C'est l'histoire d'une jeune femme qui, un jour, accepte de coucher contre de l'argent. Elle va réitérer la chose plusieurs fois dans des chambres d'hôtel. Celle dont l'on questionne la morale va explorer sa sexualité, entre insouciance, douleur et spleen intense. Ca, c'est le pitch, hautement polémique, de Jeune et jolie.
>> Ce film qui dérange tellement l'Eglise qu'il a vu sa sortie menacée (il a même été tourné en secret) <<
L'un des films les plus sulfureux du grand François Ozon (Huit femmes, Dans la maison, Mon crime) vient enfin de débarquer sur Netflix ce 1er août aux côtés d'autres oeuvres du cinéaste, comme l'élégant Frantz, avec Pierre Niney. L'occasion de (re)découvrir un portrait de femme qui a beaucoup fait parler de lui. Pourquoi ?
Simple : on a accusé François Ozon d'irresponsabilité, de sexisme, de misogynie... Pour beaucoup, ce film au nom ironique de magazine féminin serait carrément une glamourisation insensée de la prostitution.
Les critiques dont a fait l'objet Jeune et jolie sont légitimes tant le sujet est touchy, et son traitement encore plus. Surtout que, bien qu'intensément queer, le cinéma d'Ozon n'est jamais dépourvu de "regard masculin" ou "male gaze", ce point de vue largement exploré par Iris Brey dans son essai Le regard féminin, et qui désigne la manière dont les réalisateurs sexualisent systématiquement le corps de leurs actrices, y apposent leurs désirs, leurs fantasmes hétéronormés. Quitte à virer dans le cliché libidineux... ou la fantaisie pure !

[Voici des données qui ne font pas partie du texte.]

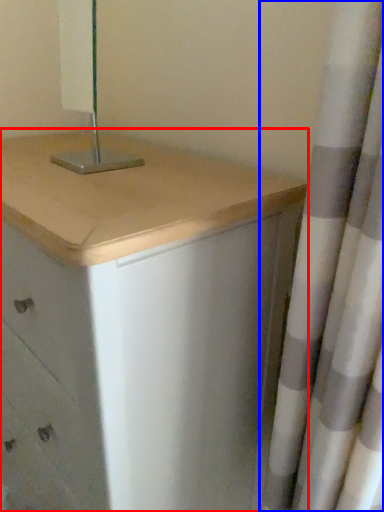
Question: Which object is further to the camera taking this photo, chest of drawers (highlighted by a red box) or curtain (highlighted by a blue box)?

Choices:
 (A) chest of drawers
 (B) curtain

Answer: (A)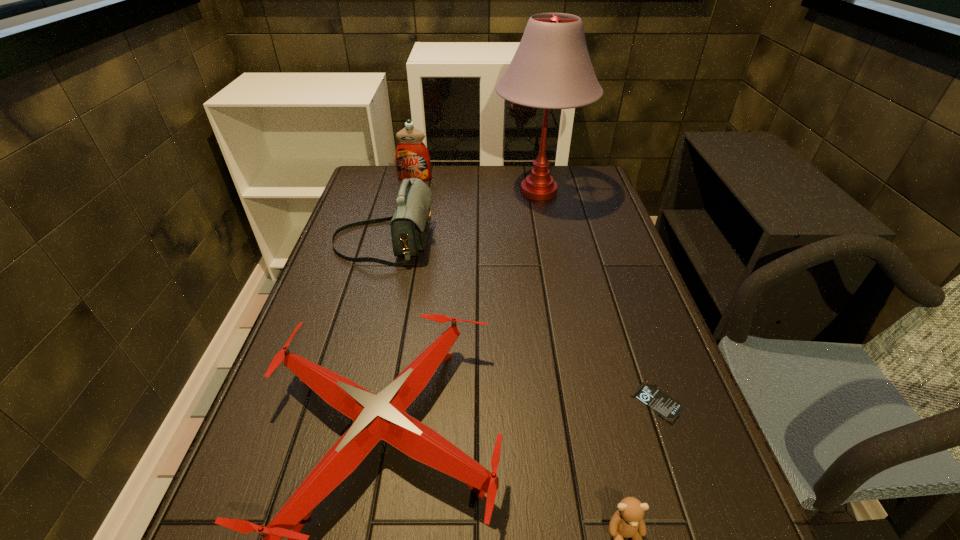
Where is `vacant area located 0.370m on the left of the identity card`? vacant area located 0.370m on the left of the identity card is located at coordinates (445, 401).

Where is `table lamp that is at the far edge`? The width and height of the screenshot is (960, 540). table lamp that is at the far edge is located at coordinates (551, 69).

Find the location of a particular element. This screenshot has width=960, height=540. detergent that is at the far edge is located at coordinates (412, 158).

I want to click on detergent at the left edge, so click(x=412, y=158).

At what (x,y) coordinates should I click in order to perform the action: click on shoulder bag that is at the left edge. Please return your answer as a coordinate pair (x, y). This screenshot has width=960, height=540. Looking at the image, I should click on (410, 223).

Image resolution: width=960 pixels, height=540 pixels. I want to click on table lamp present at the right edge, so (x=551, y=69).

At what (x,y) coordinates should I click in order to perform the action: click on identity card that is at the right edge. Please return your answer as a coordinate pair (x, y). Image resolution: width=960 pixels, height=540 pixels. Looking at the image, I should click on (667, 408).

Locate an element on the screen. This screenshot has width=960, height=540. object that is at the far left corner is located at coordinates (412, 158).

You are a GUI agent. You are given a task and a screenshot of the screen. Output one action in this format:
    pyautogui.click(x=<x>, y=<y>)
    Task: Click on the object positioned at the far right corner
    
    Given the screenshot: What is the action you would take?
    pyautogui.click(x=551, y=69)

Where is `vacant area at the far edge`? The image size is (960, 540). vacant area at the far edge is located at coordinates (478, 191).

>> François Ozon (Cannes 2013) "Palme d'or du connard" pour les Femen <<
Pour certains, Jeune et jolie n'échapperait clairement pas à la règle. Chambres d'hôtel de luxe, draps de soie, image léchée, élégance appuyée par une sublime bande originale alignant les meilleures chansons de Françoise Hardy... Le sens du "chic" indiscutable du réalisateur serait complètement "hors sol" par rapport à la thématique bien moins "sexy" s'il en est de la prostitution. Des reproches qui ne datent pas d'hier. Un giga hit du cinéma américain comme Pretty Woman a toujours été, lui aussi, accusé de glamouriser le travail du sexe !
Les propos d'Ozon à sa sortie ne vont rien arranger. Doux euphémisme ! Dans la presse américaine, l'auteur déclare effectivement : "c'est un fantasme de beaucoup de femmes de se prostituer". Il récoltera les critiques de la sénatrice socialiste Laurence Rossignol ("Toutes des putes-au moins dans leur tête. Mr Ozon, pourriez vous assumer vos fantasmes et ne pas nous les attribuer ?") et une jolie punchline signée par le collectif féministe des Femen : "On remet la Palme d'or du connard 2013 à François Ozon". Et vlan !
Pourtant, comme les meilleurs films du réalisateur, Jeune et jolie met avant tout à l'honneur une protagoniste complexe, en quête d'identité. Une recherche qui ne sera pas dépourvue d'ambivalences, de tabous, de malaise, d'introspection. On ne quitte jamais cette femme, son regard, sa sensibilité, ses sentiments contradictoires, et même les chansons les plus mélancoliques semblent émaner de son esprit.
A travers elle surtout, on découvre une fabuleuse actrice, Marine Vacth, dont c'est alors le premier grand rôle, et qui ne cessera de nous fasciner les dix années suivant la sortie de ce film si scandaleux. Scandale bien mérité ? On te laisse te faire ton avis en foncant sur Netflix.